* WORK INSTRUCTIONS:
Find the line containing "none; stroke-linecap: round;" in the records below. Copy exactly that line and each one after it, ending at the line containing "#e5ad36; stroke: #1b171b;", and nothing more.

* MATERIAL FOR THIS EXERCISE:

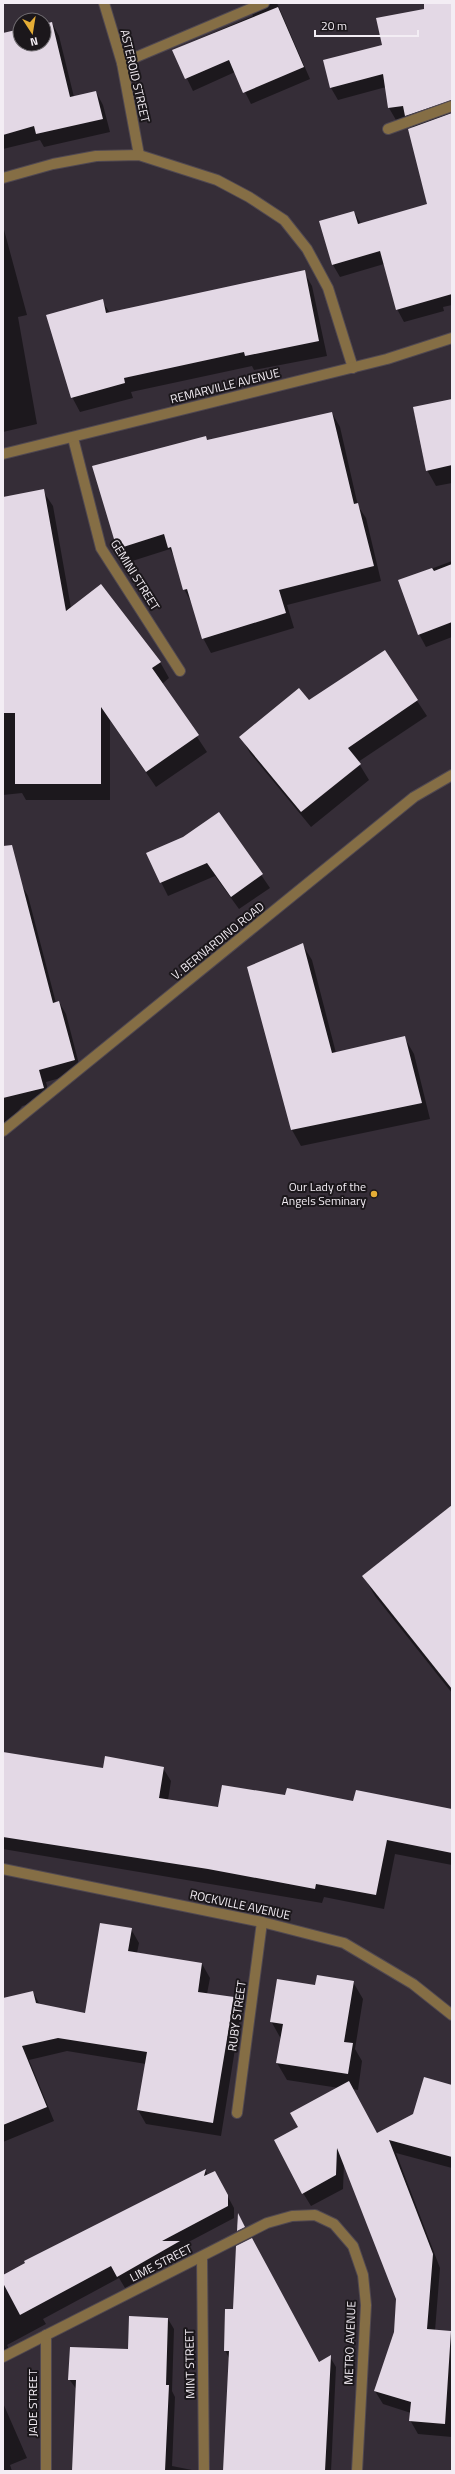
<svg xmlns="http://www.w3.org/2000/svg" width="455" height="2474" viewBox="0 0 455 2474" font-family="'Titillium Web',sans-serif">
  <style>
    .shadow { fill: #0007 }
    .building { fill: #e3d8e5 }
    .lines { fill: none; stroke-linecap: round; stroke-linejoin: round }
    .service-casing { stroke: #504851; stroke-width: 12 }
    .minor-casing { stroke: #504851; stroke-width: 12 }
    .service { stroke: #856e45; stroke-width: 10 }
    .minor { stroke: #856e45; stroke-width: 10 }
    .poi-dot { fill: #e5ad36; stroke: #1b171b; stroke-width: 1.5 }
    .labels { text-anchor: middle; stroke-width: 4; stroke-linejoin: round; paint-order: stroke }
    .street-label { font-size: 12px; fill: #f3edf4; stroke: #1b171b }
    .poi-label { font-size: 12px; fill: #f3edf4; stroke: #1b171b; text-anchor: end }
  </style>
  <rect width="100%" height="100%" fill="#352d37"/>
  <g class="shadow">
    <polygon points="246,3 277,3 310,79 251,104 235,72 193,91 173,50 253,16"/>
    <polygon points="425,3 452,3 452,305 443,307 444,311 404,322 397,309 384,264 340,277 333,265 320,222 354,212 361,224 428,205 413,128 408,118 396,120 389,108 386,87 338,100 331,88 425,10"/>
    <polygon points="52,23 59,36 74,97 96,92 103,105 110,132 44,147 40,140 3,149 3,34 20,30 20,44 44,44 44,25"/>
    <polygon points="3,226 27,315 18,317 37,424 3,432"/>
    <polygon points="304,272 312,286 327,356 254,370 252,366 131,392 133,398 80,412 72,397 102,301 110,313"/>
    <polygon points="452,400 452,483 436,486 427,470"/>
    <polygon points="332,413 340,427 358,506 366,518 381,581 287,605 294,628 211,653 203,638 192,604 184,589 175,559 170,549 126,563 118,549 207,441"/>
    <polygon points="43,491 53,506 71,608 160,662 169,678 162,684 207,752 156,787 110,720 110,800 26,800 22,793 3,795 3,498"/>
    <polygon points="452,561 452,637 426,647 419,634 399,581"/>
    <polygon points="384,651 427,716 358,762 369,780 311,827 250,753 241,737 309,702"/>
    <polygon points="219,813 270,888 239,909 215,876 168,896 147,854 183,838"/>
    <polygon points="21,884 28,896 56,1003 59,1002 66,1014 81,1072 46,1082 50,1099 22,1106 3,1131 3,889"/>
    <polygon points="302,944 312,960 336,1053 404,1037 414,1054 430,1119 301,1146 292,1130"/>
    <polygon points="452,1506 452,1693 375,1596 364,1577"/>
    <polygon points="3,1753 104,1770 163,1768 171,1781 168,1800 219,1808 286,1796 452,1810 452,1865 395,1854 384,1909 324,1897 322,1903 3,1849"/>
    <polygon points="131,1929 139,1943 137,1953 202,1964 210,1978 207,1994 233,1998 241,2012 221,2136 146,2124 138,2110 146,2064 67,2051 29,2060 54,2121 3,2142 3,1999 33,1992 40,2005 86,2014"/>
    <polygon points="353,1982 363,1999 355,2049 362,2061 358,2090 352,2089 377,2134 414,2115 452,2086 452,2168 396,2153 440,2268 435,2331 450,2332 452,2336 452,2437 418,2434 410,2420 411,2413 383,2404 375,2391 395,2332 397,2299 344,2163 343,2189 311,2206 303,2193 299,2127 339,2088 287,2080 277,2063 281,2039 271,2021 316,1986"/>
    <polygon points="205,2170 208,2175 221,2184 234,2208 234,2218 181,2246 186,2254 125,2288 119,2278 43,2319 46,2324 7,2345 9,2349 3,2352 3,2277"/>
    <polygon points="168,2319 174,2329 172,2391 175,2397 172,2466 197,2471 73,2471 77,2390 69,2379 129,2351"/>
    <polygon points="225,2350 319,2363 330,2357 336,2367 331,2471 224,2471 230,2360"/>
    <polygon points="3,2403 27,2458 10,2465 12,2471 3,2471"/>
  </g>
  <g class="building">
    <polygon points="424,3 452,3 452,100 405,116 403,106 388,108 383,74 330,88 323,60 382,45 376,18 424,9"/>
    <polygon points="278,7 304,67 243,93 229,60 185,79 172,50"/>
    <polygon points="52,22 70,97 96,91 103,119 36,134 34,126 3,135 3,33 20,29 20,44 44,44 44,24"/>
    <polygon points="452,113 452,294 396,310 380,251 332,265 319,221 354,211 358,224 427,204 408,129"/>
    <polygon points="305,270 319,341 245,356 244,352 124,378 125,383 71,398 46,315 103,299 106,313"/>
    <polygon points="452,399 452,465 426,471 413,407"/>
    <polygon points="332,412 354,504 358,503 374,566 279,590 286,613 202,639 187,589 183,590 171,547 168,548 164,534 117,549 92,466 206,436 207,440"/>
    <polygon points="44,489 66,611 101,584 161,662 152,668 199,735 146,772 101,707 101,784 15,784 15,713 3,713 3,497"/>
    <polygon points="452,564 452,622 418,635 398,580 432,568 434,571"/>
    <polygon points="385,650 418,700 348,748 361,764 301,812 239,737 299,688 309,700"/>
    <polygon points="219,812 263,874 231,897 207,863 160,883 146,853 183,837"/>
    <polygon points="12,845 53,1003 59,1001 75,1060 39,1070 44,1088 3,1098 3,846"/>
    <polygon points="303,943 332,1053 405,1036 422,1103 291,1130 247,967"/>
    <polygon points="452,1505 452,1689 362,1576"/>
    <polygon points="3,1752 103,1768 105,1756 164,1767 159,1798 218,1807 222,1785 285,1795 287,1788 353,1801 356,1790 452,1809 452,1853 387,1840 376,1895 316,1884 315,1889 208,1869 3,1837"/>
    <polygon points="100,1923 132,1928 128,1951 202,1963 198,1992 234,1997 213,2123 137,2110 147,2052 58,2038 22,2046 47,2107 3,2125 3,1998 33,1991 36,2003 85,2013"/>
    <polygon points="317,1975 354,1981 344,2042 353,2043 348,2074 276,2063 283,2024 270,2022 277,1979 315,1985"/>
    <polygon points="424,2077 452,2085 452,2157 389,2140 433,2254 427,2329 451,2331 445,2424 409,2421 411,2402 374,2391 394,2332 396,2299 337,2148 336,2175 302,2194 274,2140 298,2127 290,2113 349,2081 377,2133 413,2114"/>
    <polygon points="206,2169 204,2176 215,2171 228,2195 228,2206 162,2241 180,2241 117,2277 111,2266 20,2315 3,2283 3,2275 25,2263 24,2261"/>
    <polygon points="238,2213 245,2227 237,2231"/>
    <polygon points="252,2238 319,2362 331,2355 325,2471 223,2471 229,2351 224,2351 225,2309 233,2309 236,2246"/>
    <polygon points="129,2316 168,2318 166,2385 169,2385 165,2471 72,2471 76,2380 68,2380 70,2347 128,2349"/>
  </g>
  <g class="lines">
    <g class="service-casing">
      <polyline id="service" points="388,129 452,106"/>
    </g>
    <g class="minor-casing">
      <g id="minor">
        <polyline points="104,3 122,63 139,155"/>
        <polyline points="122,63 264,3"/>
        <polyline points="3,178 53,164 96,156 139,155 217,180 249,197 284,220 307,249 328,288 353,368"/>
        <polyline points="73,438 101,548 180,671"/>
        <polyline points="3,454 387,359 452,338"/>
        <polyline points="3,1131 414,797 452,775"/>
        <polyline points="3,1869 262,1922 344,1943 413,1984 452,2015"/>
        <polyline points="237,2113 262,1922"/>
        <polyline points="202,2257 204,2471"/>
        <polyline points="3,2357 267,2223 292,2216 315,2215 334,2224 353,2246 363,2275 366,2305 357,2471"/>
        <polyline points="46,2471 46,2335"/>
      </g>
    </g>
    <use href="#service" class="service"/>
    <use href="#minor" class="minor"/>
  </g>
  <circle class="poi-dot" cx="374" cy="1194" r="4"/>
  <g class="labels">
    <g class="street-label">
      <text transform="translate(135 76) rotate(77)" y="4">ASTEROID STREET</text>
      <text transform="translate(225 386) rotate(-14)" y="4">REMARVILLE AVENUE</text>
      <text transform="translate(135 575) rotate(58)" y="4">GEMINI STREET</text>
      <text transform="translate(218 941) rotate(-39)" y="4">V. BERNARDINO ROAD</text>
      <text transform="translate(240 1905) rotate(12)" y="4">ROCKVILLE AVENUE</text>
      <text transform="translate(237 2016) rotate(-82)" y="4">RUBY STREET</text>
      <text transform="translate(161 2263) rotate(-27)" y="4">LIME STREET</text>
      <text transform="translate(350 2343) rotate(-88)" y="4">METRO AVENUE</text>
      <text transform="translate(190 2364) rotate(-91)" y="4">MINT STREET</text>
      <text transform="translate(33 2403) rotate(-90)" y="4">JADE STREET</text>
    </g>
    <g class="poi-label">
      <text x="366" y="1191">Our Lady of the<tspan x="366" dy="14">Angels Seminary</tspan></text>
    </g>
  </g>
  <rect width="455" height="2474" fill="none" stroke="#f3edf4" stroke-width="8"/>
  <g transform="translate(32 32) rotate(168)"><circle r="19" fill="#1b171b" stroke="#716d72"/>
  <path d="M0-3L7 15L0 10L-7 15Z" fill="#e5ad36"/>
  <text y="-6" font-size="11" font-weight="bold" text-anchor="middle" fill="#f3edf4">N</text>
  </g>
  <path d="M315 30v6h103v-6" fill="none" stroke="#f3edf4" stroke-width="2"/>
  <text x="321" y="30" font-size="12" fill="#f3edf4" stroke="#1b171b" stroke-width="3" paint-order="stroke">20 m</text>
</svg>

* TASK RESPONSE:
    .lines { fill: none; stroke-linecap: round; stroke-linejoin: round }
    .service-casing { stroke: #504851; stroke-width: 12 }
    .minor-casing { stroke: #504851; stroke-width: 12 }
    .service { stroke: #856e45; stroke-width: 10 }
    .minor { stroke: #856e45; stroke-width: 10 }
    .poi-dot { fill: #e5ad36; stroke: #1b171b; stroke-width: 1.5 }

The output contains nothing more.